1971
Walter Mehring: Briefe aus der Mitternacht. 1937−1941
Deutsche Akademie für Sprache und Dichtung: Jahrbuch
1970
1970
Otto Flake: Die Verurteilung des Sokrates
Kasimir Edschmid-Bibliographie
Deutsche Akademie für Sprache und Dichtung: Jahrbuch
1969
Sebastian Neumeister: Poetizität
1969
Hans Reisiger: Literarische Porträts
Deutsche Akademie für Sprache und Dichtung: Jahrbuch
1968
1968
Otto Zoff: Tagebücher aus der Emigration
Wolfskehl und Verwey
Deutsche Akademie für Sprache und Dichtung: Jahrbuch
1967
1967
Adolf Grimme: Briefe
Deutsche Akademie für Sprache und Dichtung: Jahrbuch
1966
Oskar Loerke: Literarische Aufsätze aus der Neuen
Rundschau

· · · · ·

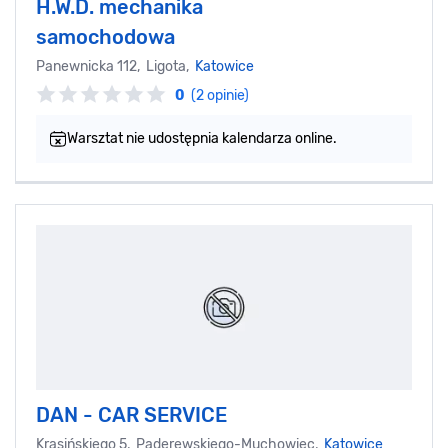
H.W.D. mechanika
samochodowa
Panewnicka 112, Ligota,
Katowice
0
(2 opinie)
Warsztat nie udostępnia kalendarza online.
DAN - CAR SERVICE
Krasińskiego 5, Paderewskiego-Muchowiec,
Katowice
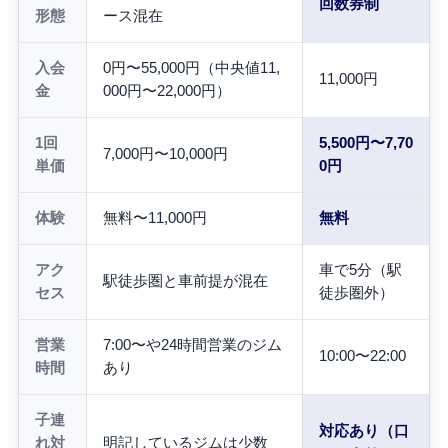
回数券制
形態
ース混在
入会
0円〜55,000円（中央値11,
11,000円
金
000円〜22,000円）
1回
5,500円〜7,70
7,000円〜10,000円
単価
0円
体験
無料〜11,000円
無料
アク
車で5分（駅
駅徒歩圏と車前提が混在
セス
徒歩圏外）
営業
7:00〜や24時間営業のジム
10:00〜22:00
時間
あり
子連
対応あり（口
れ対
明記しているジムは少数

· · · · ·

▶ **REQUIRED WORK**: Copy the listing verbatim, from the line containing "H.W.D. mechanika" through the line containing "明記しているジムは少数", with both of those lines included. Leave the pictures out of your copy.

▶ **ANSWER TO THIS EXERCISE**:
H.W.D. mechanika
samochodowa
Panewnicka 112, Ligota,
Katowice
0
(2 opinie)
Warsztat nie udostępnia kalendarza online.
DAN - CAR SERVICE
Krasińskiego 5, Paderewskiego-Muchowiec,
Katowice
回数券制
形態
ース混在
入会
0円〜55,000円（中央値11,
11,000円
金
000円〜22,000円）
1回
5,500円〜7,70
7,000円〜10,000円
単価
0円
体験
無料〜11,000円
無料
アク
車で5分（駅
駅徒歩圏と車前提が混在
セス
徒歩圏外）
営業
7:00〜や24時間営業のジム
10:00〜22:00
時間
あり
子連
対応あり（口
れ対
明記しているジムは少数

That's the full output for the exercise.